Extrait de page
/---

Crimée 2014 : le travail de mémoire

mars 26, 2014 admin 3 comm.

« Russky Most » partage la joie des Russes et des habitants de Crimée en ce moment de réunification historique, après vingt-trois ans de séparation artificielle. Pourtant, les événements d’Ukraine montrent de manière éclatante que le véritable travail de mémoire ne fait que commencer. Il y va de l’avenir de la Russie.


Le 18 mars 2014, jour de ratification par le président Vladimir Poutine de l’entrée de la Crimée et de la Ville de Sébastopol dans la Fédération de Russie, a été un jour de fête et de bonheur pour la quasi-totalité des Russes et pour nous aussi, descendants de l’émigration blanche réunis dans « Russky Most ». Partout des chants et des larmes de joie, des rubans aux couleurs de l’ordre impérial de Saint-Georges, orange et noir, symbole de vaillance remis à l’honneur après la Deuxième guerre mondiale.
La Crimée et la Ville de Sébastopol sont désormais « rentrées à la maison », après un référendum irréprochable, tenu le 16 mars, dans d’impeccables conditions de transparence et de tranquillité. La consultation a donné lieu à véritable plébiscite : plus de 96 % des suffrages exprimés en faveur de la Russie (la participation dépassant 83 %).
De sages paroles d’apaisement ont été prononcées par le président Poutine : réhabilitation pleine et entière du peuple tatar de Crimée (déporté par Staline pour des faits de collaboration avec les Nazis) ; égalité de droits pour tous les habitants de Crimée et de Sébastopol ; statut de langue officielle pour la langue des Tatars de Crimée et l’ukrainien, au même titre que le russe, pourtant très largement majoritaire. Aucune volonté de revanche, aucune menace guerrière contre l’Ukraine, bien au contraire.
L’événement suscite pourtant une virulente indignation de la part d’une majorité de dirigeants américains et européens, qui semble heureusement loin d’être partagée par l’ensemble des populations de leurs pays respectifs. La vérité, c’est que ni la Crimée ni Sébastopol n’auraient jamais dû cesser de faire partie de la Russie, il suffit de connaître un peu l’histoire pour s’en rendre compte.
C’est ici que nous devons faire entendre notre voix car il nous semble qu’au milieu de toute cette joie, que nous partageons absolument, la Russie risque de passer à côté d’une vérité essentielle. On entend beaucoup parler de réparation d’une « erreur historique », mais laquelle au juste ?

L’autre erreur de 1991

Certains évoquent « l’erreur de 1954 », quand Nikita Khrouchtchev a littéralement offert la Crimée à l’Ukraine, sans aucun respect de la Constitution soviétique, de la volonté des habitants, de toute la réalité de l’histoire de ce territoire, russe depuis des siècles. Lancé dans sa conquête du pouvoir, juste après la mort de Staline, il voulait sans doute se faire pardonner la férocité des répressions qu’il avait dirigées dans les années 1930 en Ukraine, sa terre natale. D’autres se concentrent sur « l’erreur de 1991 », quand le président Eltsine s’est révélé incapable de revenir sur ce qui devenait un véritable crime contre la Russie, dès lors que l’Ukraine proclamait son indépendance et devenait un pion de premier plan dans le jeu politique international.

\---

Données fournies
/---

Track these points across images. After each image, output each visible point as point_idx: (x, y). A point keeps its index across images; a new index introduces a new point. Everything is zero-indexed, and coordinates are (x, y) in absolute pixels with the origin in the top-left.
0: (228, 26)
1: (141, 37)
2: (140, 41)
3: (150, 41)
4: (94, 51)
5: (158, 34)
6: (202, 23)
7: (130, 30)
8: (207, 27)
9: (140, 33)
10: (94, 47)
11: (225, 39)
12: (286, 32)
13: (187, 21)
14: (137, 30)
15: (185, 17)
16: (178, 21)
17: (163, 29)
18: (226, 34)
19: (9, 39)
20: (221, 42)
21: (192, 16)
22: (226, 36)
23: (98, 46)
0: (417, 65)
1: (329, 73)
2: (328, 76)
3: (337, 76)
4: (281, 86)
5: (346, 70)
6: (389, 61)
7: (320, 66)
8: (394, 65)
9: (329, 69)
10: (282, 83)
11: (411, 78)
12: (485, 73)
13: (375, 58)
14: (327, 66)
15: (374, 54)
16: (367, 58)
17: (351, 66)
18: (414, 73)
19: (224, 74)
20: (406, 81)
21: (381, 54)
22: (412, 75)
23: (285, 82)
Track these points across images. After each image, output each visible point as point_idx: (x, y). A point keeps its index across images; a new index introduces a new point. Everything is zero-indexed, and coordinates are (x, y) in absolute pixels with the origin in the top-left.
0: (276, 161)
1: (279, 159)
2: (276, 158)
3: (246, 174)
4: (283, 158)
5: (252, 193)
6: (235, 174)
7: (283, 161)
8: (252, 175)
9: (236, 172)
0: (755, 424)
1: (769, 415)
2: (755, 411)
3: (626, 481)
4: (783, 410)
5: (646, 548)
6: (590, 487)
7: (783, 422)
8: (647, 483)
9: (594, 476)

\---

Recopiez mot pour mot le passage de l'article sur la Crimée en 2014 qui commence par « mars 26, 2014 » et se poursuit jusqu'à « de la Russie. ».

mars 26, 2014 admin 3 comm.

« Russky Most » partage la joie des Russes et des habitants de Crimée en ce moment de réunification historique, après vingt-trois ans de séparation artificielle. Pourtant, les événements d’Ukraine montrent de manière éclatante que le véritable travail de mémoire ne fait que commencer. Il y va de l’avenir de la Russie.